Recent clinical trials have failed to demonstrate a benefit in mortality/morbidity in critically ill, hospitalized patients treated with insulin-based therapy. In part, the failure to observe benefit with these intensified insulin regimens can be attributed to side effects of insulin therapy, especially hyperglycemia. In hospitalized patients, both those admitted to general medical/surgical wards, as well as those who are critically ill in intensive care units, we describe an alternate approach utilizing incretinometic agents.

Incretin therapy can achieve normo-/near normoglycemic control (80–140 mg/dL) in hospitalized patients while minimizing the risk of hypoglycemia and capturing those cardiovascular benefits that accrue by achieving tight glycemic control and that are intrinsic to the incretins themselves.
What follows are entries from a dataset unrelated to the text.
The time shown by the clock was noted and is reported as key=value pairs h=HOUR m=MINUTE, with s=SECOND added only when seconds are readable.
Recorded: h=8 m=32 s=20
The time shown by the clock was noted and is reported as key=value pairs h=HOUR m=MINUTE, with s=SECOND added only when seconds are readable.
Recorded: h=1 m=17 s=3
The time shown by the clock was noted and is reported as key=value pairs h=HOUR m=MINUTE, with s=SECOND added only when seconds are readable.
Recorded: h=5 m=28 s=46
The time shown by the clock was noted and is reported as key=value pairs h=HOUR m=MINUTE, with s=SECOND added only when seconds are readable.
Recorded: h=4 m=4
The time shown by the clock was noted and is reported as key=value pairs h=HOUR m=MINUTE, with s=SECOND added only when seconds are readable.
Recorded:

The approach is simple and practical, is not associated with significant side-effects, and does not require alteration of existing in-hospital protocols if concomitant insulin therapy is required. We look forward to, and encourage more clinical research to further validate and gain more experience with our recommended incretin-based therapeutic approach. Based upon (I) evidence-based practice, (II) knowledge about the pathophysiology of stress-induced hyperglycemia in critically ill, hospitalized patients, (III) the known mechanism of action of incretin hormones, (IV) the excellent benefit-risk ratio of incretin therapy, and (V) encouraging published results with incretin-based therapy, we believe that this approach has significant advantages (especially the lack of hypoglycemia) over (and if necessary, in combination with) insulin therapy.